Rosemary-Garlic Roasted Pork Tenderloin with Root Vegetables

Juicy pork tenderloin infused with rosemary and garlic, roasted with earthy root vegetables for a deeply savory, Whole30-compliant dinner.

Cuisine: American

Category: Whole30

Prep: 15 minutes. Cook: 30 minutes.

Serves 4.

Ingredients

Instructions

  1. Step 1: Preheat oven to 425°F (220°C). In a small bowl, mix 2 tbsp olive oil, 1 tbsp chopped rosemary, 4 minced garlic cloves, 1 tsp sea salt, and 1/2 tsp black pepper. Rub mixture evenly over 1.2 lbs pork tenderloin.
  2. Step 2: Place 2 peeled, cubed sweet potatoes, 4 peeled, chunked carrots, and 2 peeled, chunked parsnips on a baking sheet.
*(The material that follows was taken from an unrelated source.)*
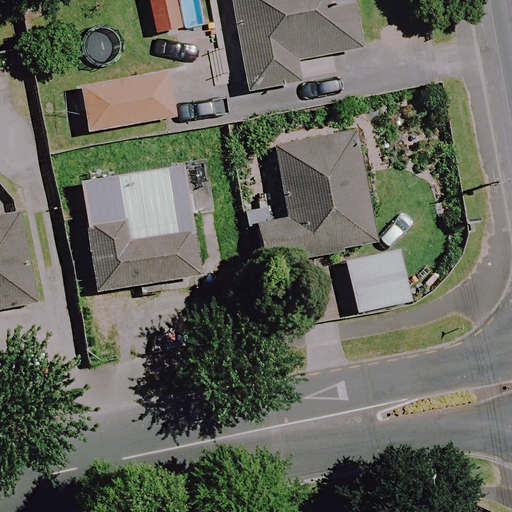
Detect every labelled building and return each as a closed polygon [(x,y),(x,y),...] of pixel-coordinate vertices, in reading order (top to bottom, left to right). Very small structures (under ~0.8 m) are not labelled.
[(355,53),(347,0),(226,0),(241,95),(296,87),(292,62),(355,53)] [(164,121),(154,68),(72,84),(82,137),(164,121)] [(256,270),(327,256),(369,248),(347,136),(268,152),(277,197),(281,219),(247,225),(256,270)] [(195,281),(186,216),(206,214),(200,169),(181,172),(75,186),(90,295),(195,281)] [(0,312),(27,308),(11,218),(0,219),(0,312)] [(403,306),(394,253),(339,263),(349,317),(403,306)]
Drizzle with remaining olive oil and season with salt and pepper.
  3. Step 3: Arrange marinated pork tenderloin on top of vegetables. Roast for 25-30 minutes, or until pork reaches 145°F (63°C) and vegetables are tender.
  4. Step 4: Let rest 5 minutes before slicing, then serve with roasted vegetables.